Frost/Nixon (2008)


Frost/Nixon is not a documentary, but it feels like one. I wasn’t sure how I was going to digest the interview-style of the film, using actors to play each working part of the famous Frost/Nixon interview. By the end, I was entranced enough to believe it. Despite all the makeup, and beautiful celebrities involved, Frost/Nixon feels real. Real in its depiction of hard-hitting journalism. Real in its depiction of the  Nixon and the shattered post-POTUS life. Real in the conversations between the journalists, and the Nixon camp. 

This is a stunning reenactment of the interview and all the events leading to it, and after it. Outshining everyone is Frank Langella as Nixon. Though not perfect as a vocal impression, Langella embodies post-Watergate Nixon. A man consumed with too much pride as a former president to admit any wrongdoing. The interview conducted by David Frost, billed originally as a rehabilitating puff piece, turns into a full-on interrogation of Tricky Dick. Sparring together onscreen, Langella and Sheen are brilliant to watch. 

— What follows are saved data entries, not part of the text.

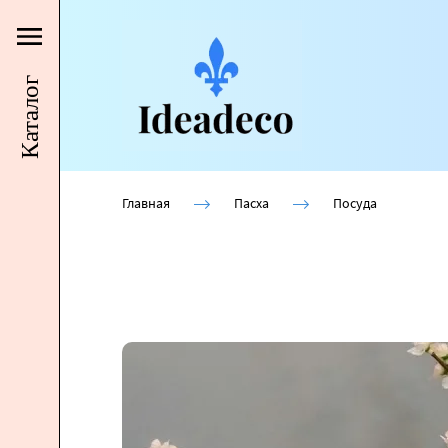
Каталог
Главная
Пасха
Посуда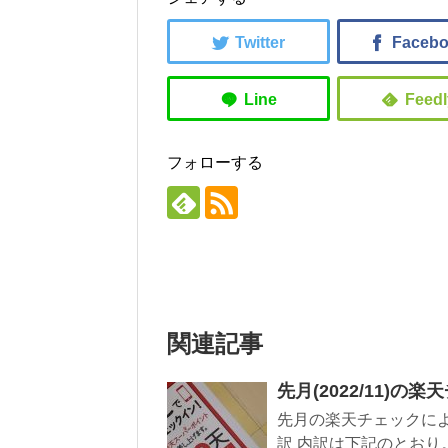
フォローする
関連記事
先月(2022/11)の
先月の楽天チェックによ
訳 内訳は下記のとおり。 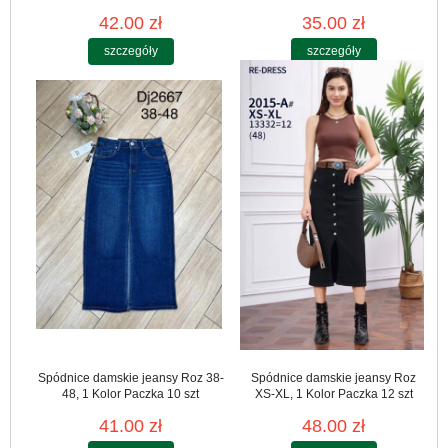
42.00 zł
35.00 zł
szczegóły
szczegóły
Spódnice damskie jeansy Roz 38-
Spódnice damskie jeansy Roz
48, 1 Kolor Paczka 10 szt
XS-XL, 1 Kolor Paczka 12 szt
41.00 zł
48.00 zł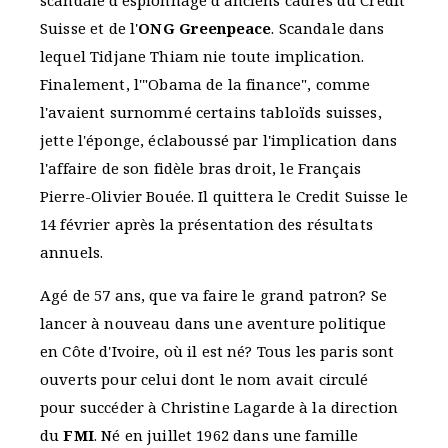
scandale d'espionnage d'anciens cadres du Credit
Suisse et de l'
ONG Greenpeace
. Scandale dans
lequel Tidjane Thiam nie toute implication.
Finalement, l'"Obama de la finance", comme
l'avaient surnommé certains tabloïds suisses,
jette l'éponge, éclaboussé par l'implication dans
l'affaire de son fidèle bras droit, le Français
Pierre-Olivier Bouée. Il quittera le Credit Suisse le
14 février après la présentation des résultats
annuels.
Agé de 57 ans, que va faire le grand patron? Se
lancer à nouveau dans une aventure politique
en Côte d'Ivoire, où il est né? Tous les paris sont
ouverts pour celui dont le nom avait circulé
pour succéder à Christine Lagarde à la direction
du
FMI
. Né en juillet 1962 dans une famille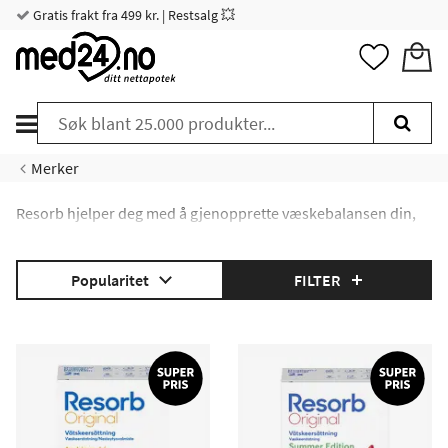
Gratis frakt fra 499 kr. | Restsalg 💥
Merker
Resorb hjelper deg med å gjenopprette væskebalansen din,
hvis du for eksempel har svettet mye, hatt diaré eller vært syk
på en annen måte der du har mistet mye væske.
Les mer om Resorb her
!
Popularitet
FILTER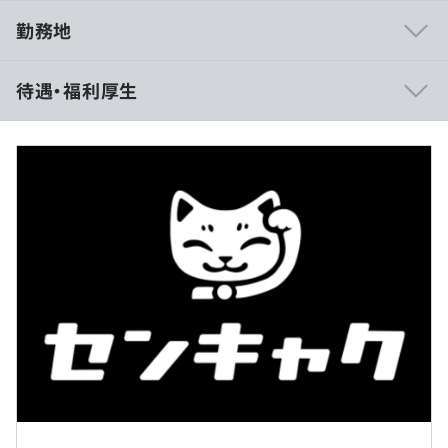
勤務地
◼︎生成AIの活用について
待遇・福利厚生
GitHub Copilot / Cursor / Claude / Code Rabbit など、用
途に応じて使い分け、ドキュメント作成や要約といった日
常業務からAIを設計・実装・レビューまでを通した開発プ
ロセス全体に組み込んでいます。
検討の初速を上げながら、試行回数とアウトプットの密度
を高めることを重視し、人が考える前段・並走する存在と
（※
想定年収
は年収提示額を保証するものではありません）
してAIを使うことで、開発スピードと品質を両立させるこ
とを目指しています。
フレックスタイム制
開発プロセスに組み込んでいる例
フレキシブルタイム（5：00〜22：00）導入
- Cursor を用いた実装・リファクタリング・設計検討の加
休憩時間：休憩60分
速
平均残業時間：平均10時間未満／月
- CodeRabbit によるレビュー観点の洗い出しと品質担保
- 仕様整理やテスト観点整理における思考補助・抜け漏れ
防止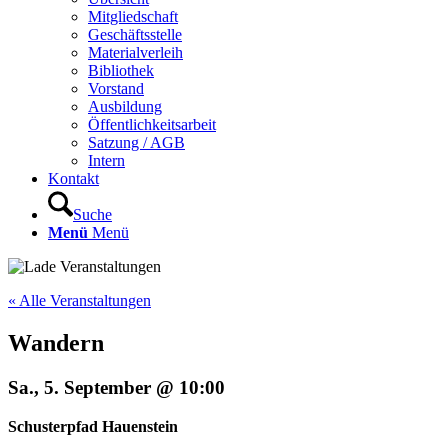
Mitgliedschaft
Geschäftsstelle
Materialverleih
Bibliothek
Vorstand
Ausbildung
Öffentlichkeitsarbeit
Satzung / AGB
Intern
Kontakt
Suche
Menü
Menü
« Alle Veranstaltungen
Wandern
Sa., 5. September @ 10:00
Schusterpfad Hauenstein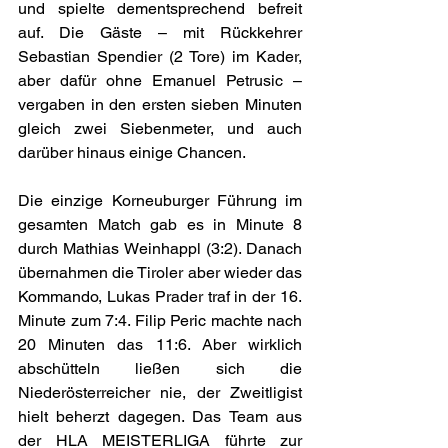
und spielte dementsprechend befreit 
auf. Die Gäste – mit Rückkehrer 
Sebastian Spendier (2 Tore) im Kader, 
aber dafür ohne Emanuel Petrusic – 
vergaben in den ersten sieben Minuten 
gleich zwei Siebenmeter, und auch 
darüber hinaus einige Chancen.
Die einzige Korneuburger Führung im 
gesamten Match gab es in Minute 8 
durch Mathias Weinhappl (3:2). Danach 
übernahmen die Tiroler aber wieder das 
Kommando, Lukas Prader traf in der 16. 
Minute zum 7:4. Filip Peric machte nach 
20 Minuten das 11:6. Aber wirklich 
abschütteln ließen sich die 
Niederösterreicher nie, der Zweitligist 
hielt beherzt dagegen. Das Team aus 
der HLA MEISTERLIGA führte zur 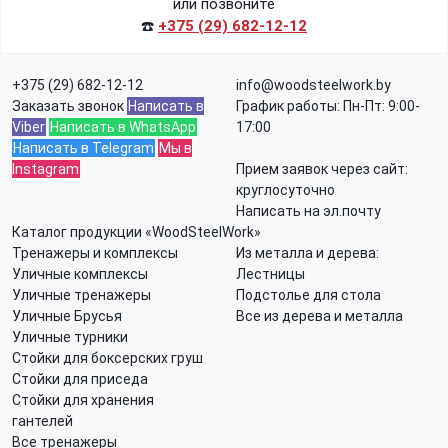
или позвоните
☎️
+375 (29) 682-12-12
+375 (29) 682-12-12
info@woodsteelwork.by
Заказать звонок
Написать в
График работы: Пн-Пт: 9:00-
Viber
Написать в WhatsApp
17:00
Написать в Telegram
Мы в
Instagram
Прием заявок через сайт:
круглосуточно
Написать на эл.почту
Каталог продукции «WoodSteelWork»
Тренажеры и комплексы
Из металла и дерева:
Уличные комплексы
Лестницы
Уличные тренажеры
Подстолье для стола
Уличные Брусья
Все из дерева и металла
Уличные турники
Стойки для боксерских груш
Стойки для приседа
Стойки для хранения
гантелей
Все тренажеры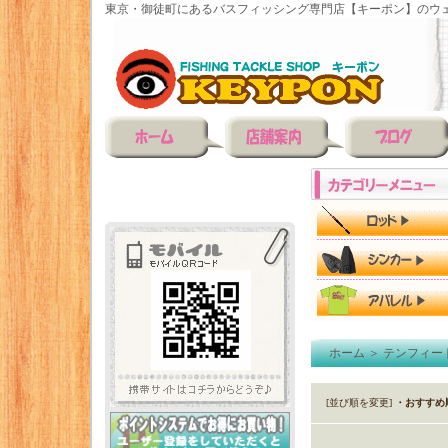
東京・御徒町にあるバスフィッシング専門店【キーポン】のウェ
ホーム
＞
テンフィー
[並び順を変更]
・おすすめ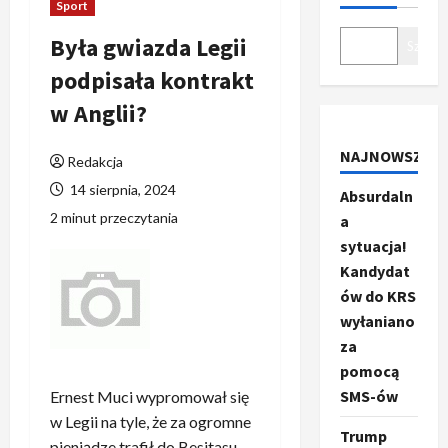
Sport
Była gwiazda Legii
Szukaj
podpisała kontrakt
w Anglii?
NAJNOWSZE
Redakcja
14 sierpnia, 2024
Absurdaln
2 minut przeczytania
a
sytuacja!
Kandydat
ów do KRS
wyłaniano
za
pomocą
SMS-ów
Ernest Muci wypromował się
w Legii na tyle, że za ogromne
Trump
pieniądze trafił do Besitasu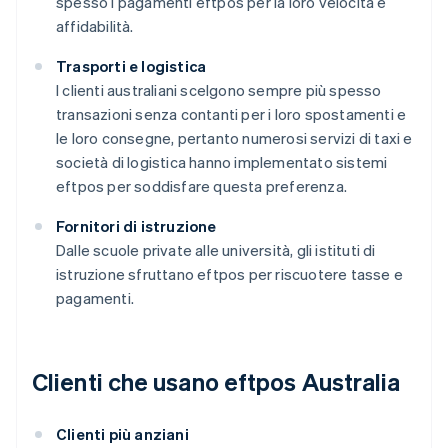
spesso i pagamenti eftpos per la loro velocità e
affidabilità.
Trasporti e logistica
I clienti australiani scelgono sempre più spesso
transazioni senza contanti per i loro spostamenti e
le loro consegne, pertanto numerosi servizi di taxi e
società di logistica hanno implementato sistemi
eftpos per soddisfare questa preferenza.
Fornitori di istruzione
Dalle scuole private alle università, gli istituti di
istruzione sfruttano eftpos per riscuotere tasse e
pagamenti.
Clienti che usano eftpos Australia
Clienti più anziani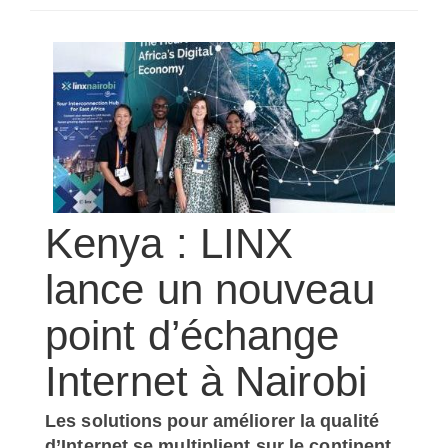
SÉLECTIONNEZ UN/DES PAYS
Kenya : LINX
lance un nouveau
point d’échange
Internet à Nairobi
Les solutions pour améliorer la qualité
d’Internet se multiplient sur le continent.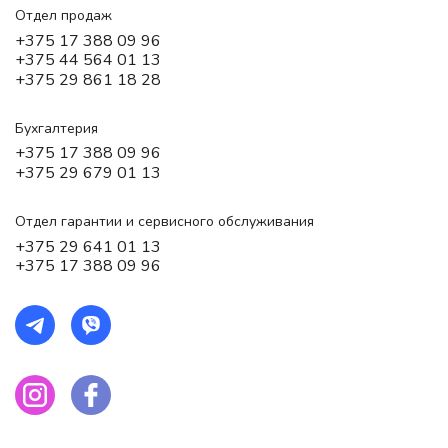
Отдел продаж
+375 17 388 09 96
+375 44 564 01 13
+375 29 861 18 28
Бухгалтерия
+375 17 388 09 96
+375 29 679 01 13
Отдел гарантии и сервисного обслуживания
+375 29 641 01 13
+375 17 388 09 96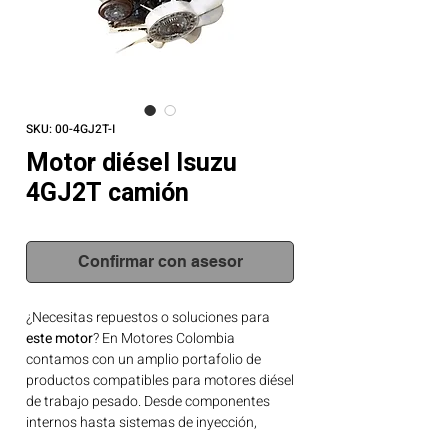
SKU: 00-4GJ2T-I
Motor diésel Isuzu
4GJ2T camión
Confirmar con asesor
¿Necesitas repuestos o soluciones para
este motor
? En Motores Colombia
contamos con un amplio portafolio de
productos compatibles para motores diésel
de trabajo pesado. Desde componentes
internos hasta sistemas de inyección,
tenemos lo que tu motor necesita.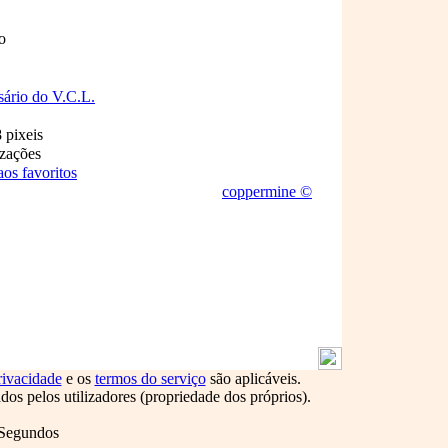
o
sário do V.C.L.
 pixeis
izações
aos favoritos
coppermine ©
rivacidade
e os
termos do serviço
são aplicáveis.
s pelos utilizadores (propriedade dos próprios).
 Segundos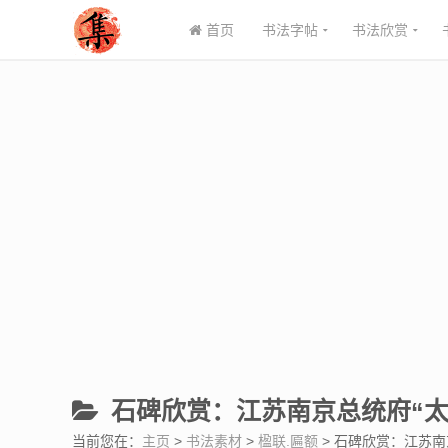
首页
书法字帖
书法欣赏
石碑欣赏：江苏南京总统府“太
当前您在：
主页
>
书法素材
>
楹联.匾额
> 石碑欣赏：江苏南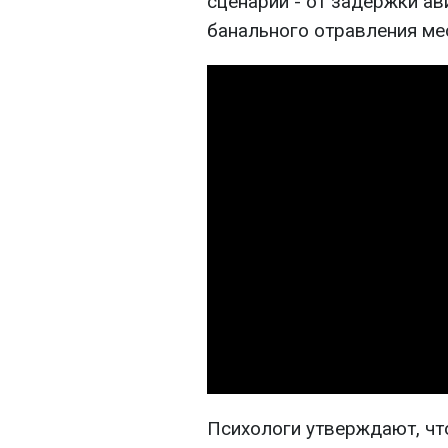
сценарии - от задержки ав
банального отравления ме
Психологи утверждают, чт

As I watched, I thought to myself of something just as captivating as the subject of the film. Frost/Nixon represents an era in American politics where revelations of rank corruption were shocking and not to be tolerated. Nixon was treated as a pariah in history, though I suspect he wouldn’t have been if he obtained power in this current era. Politics from Washington D.C. all the way down to the local level, as we know it, is a 24-hour, 365, Watergate. So many are guilty are crimes just as bad, or far worse than Richard Nixon. Things seem so bad now, that it wouldn’t be irrational to assume that politicians back then took on a cleaner, nobler profession for themselves. The truth is, they didn’t. They never have. The corruption was always there. Watergate was simply the first rock to be turned. 4 and 1/2 out of 5 stars.